Teröriste karşı teröristten kahraman olmaz
Kabul etmek gerekir ki, PKK'nın, başta çözüm süreci yoluyla Türkiye Cumhuriyeti devleti ve hükümeti tarafından dolaylı yolla da olsa muhatap alınması ve iki buçuk yıl boyunca güvenlik güçlerine...
Kabul etmek gerekir ki, PKK'nın, başta çözüm süreci yoluyla Türkiye Cumhuriyeti devleti ve hükümeti tarafından dolaylı yolla da olsa muhatap alınması ve iki buçuk yıl boyunca güvenlik güçlerine doğrudan bir terör saldırısında bulunmaması “terörist” niteliğinin bir nebze gözardı edilmesine yol açtı.
Aslında iki buçuk yıl süren “çatışmasızlık” ortamını iyi değerlendirmiş olsa ve samimi olsa, silahları Türkiye'ye ve bölge halkına karşı kullanmayı tamamen bıraksa, önüne açılan siyasal alanı yerli yerinde kullansa, zamanla bu normalleşmeyi kimse yadırgamazdı. Kürt milliyetçisi bir parti, Türkiye'nin mevcut siyasal zemininde pekala varlık gösterebilir.

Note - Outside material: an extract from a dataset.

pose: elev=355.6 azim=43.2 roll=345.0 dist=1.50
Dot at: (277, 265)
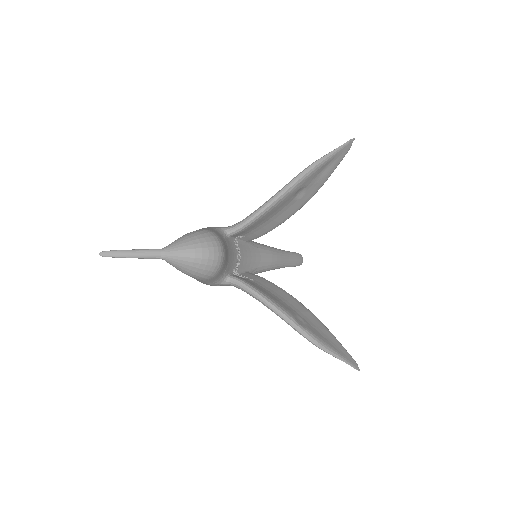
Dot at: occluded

Bizden elbette ki uzak olsun. Kürt milliyetçiliği veya başka bir etnik milliyetçilik, biz başka milliyetçilikleri eleştirip onlardan uzak durduğumuz gibi elbette bundan da uzak durur, eleştirir, onunla farkımızı ortaya koymaya devam ederiz. Ancak demokratik siyasette milliyetçi, sol, sağ, liberal, sosyalist her türlü eğilime ve görüşe yer vardır. Herkes diğeriyle tartışmasını ve mücadelesini demokratik zeminde devam ettirir.
Oysa PKK çözüm sürecini bir siyasallaşma fırsatı olarak değil, “siyasal partisi” de olan bir silahlı örgüt olmanın fiili durumunu dayatabileceği bir fırsat olarak değerlendirme uyanıklığını denedi. Çözüm süreci esnasında devletin güvenlik birimlerine doğrudan saldırmadı ama halka karşı terörün her türünü uygulamaya devam etti.